Sam Grise, Director of Strategy, 4B Marketing: To wrap up, It’s important to be known, liked, and trusted. And awareness marketing is the way to do it. Being top of mind, being there when the time arises so that when the time arises they know who to call. And they’re calling somebody that is trusted.
The trust signals are out there. You’re doing the awareness side of it so that you can capture that and really take advantage of the opportunity that’s presented in front of you.
We’ve talked about a lot today. We’ve gone back and forth from the two different ways to make money.
We’ve talked about the awareness side of it and fighting in the consideration phase too much within the partner ecosystem.
We’ve talked about the loyalty section and being able to capitalize upon those existing customers that you have to either grow or protect those revenues that you have today. I’d love to hear the last thoughts you may have today.
Michael Hopfinger, Vice President of Client Success, Vation Ventures: Yeah, just to net it out, I mean, and at the risk of sounding tactical or repetitive, I mean I think an environment like this invites people to fight to keep marketing budgets flat.
You know, you’re not going to get an increase right now, let’s be real, but to orient that raw dollar spend towards awareness marketing, making sure that you’re positioning yourself for growth and greater market share and potentially market dominance down the road.
And then do use your already paid for or already accounted for internal resources and partnerships to go after those existing customers from a marketing perspective in a low cost fashion, but one that is going to give you that more short term benefit where you’ll be able to expand in some of those accounts potentially or win renewals etcetera, etcetera.

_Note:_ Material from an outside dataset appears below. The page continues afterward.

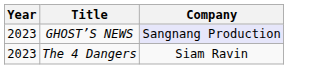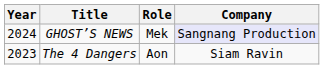+ column: Role | Mek | Aon
GHOST’S NEWS | Year: 2023 -> 2024
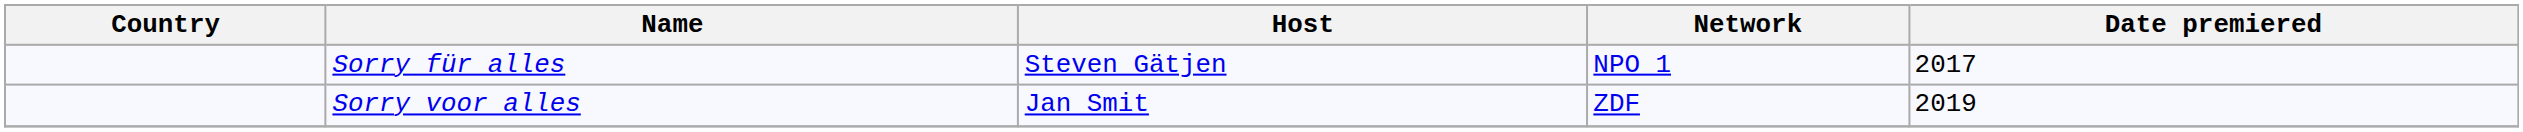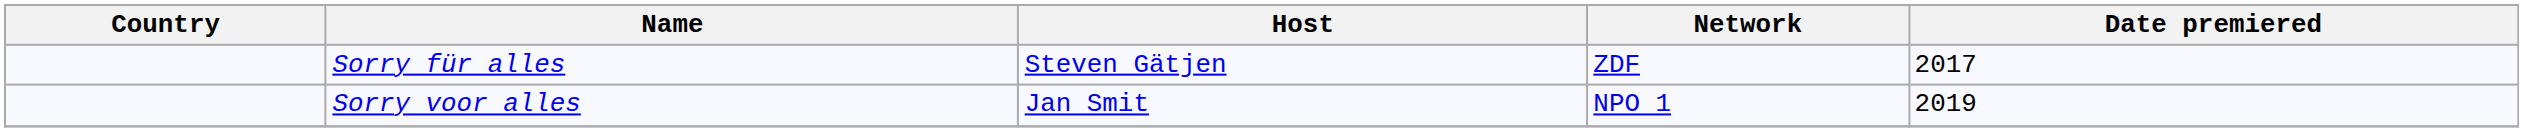Sorry für alles | Network: NPO 1 -> ZDF
Sorry voor alles | Network: ZDF -> NPO 1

So when I think about very specific thinking around short term, long term, I would sum it up as such. And again I think that the important thing to consider too is that this isn’t going to last forever. So I think that staying disciplined and sticking to your guns is the way to go.
Sam Grise, Director of Strategy, 4B Marketing: A holistic strategy, right? A holistic strategy that encompasses all different aspects to drive revenue growth. It’s a difficult time and that’s ultimately what we need to do and figure out how to do it. And the holistic strategy is a great way to do it.
Michael Hopfinger, Vice President of Client Success, Vation Ventures: That’s right.
Sam Grise, Director of Strategy, 4B Marketing: So the last thing that we have today is an offer for the attendees.
This is a free SEO analysis and competitive analysis. So going ahead you can click on that link, I’ll drop it into the chat as well after I stop sharing the screen here so that you have it. Ultimately what this is, is to help with that awareness side.
Where are you ranking against your top competitors, getting an understanding of being first to mind.
We’re all using Google. We’re all searching for stuff. How are you the one that’s being top of mind for those customers that are looking for those certain solutions or the certain challenges that they’re trying to face.
I want to thank you so much for taking the time this morning to chat with us. Your insight is invaluable.
I can’t thank you enough and I can’t thank Vation Ventures enough for allowing you to come over and chat with us. We’re looking forward to working with Vation Ventures coming up soon with our partnership that we have and we know that we can do a lot of great things together. So thank you so much.
Michael Hopfinger, Vice President of Client Success, Vation Ventures: Yeah. Thanks for the invite, Sam. It was great to be here today with you and talk a little bit about this stuff. Much appreciated, man.
Thank you all for taking the time, for joining us this morning to listen to Hop and I chat about the importance of making our competition invisible to our next prospect.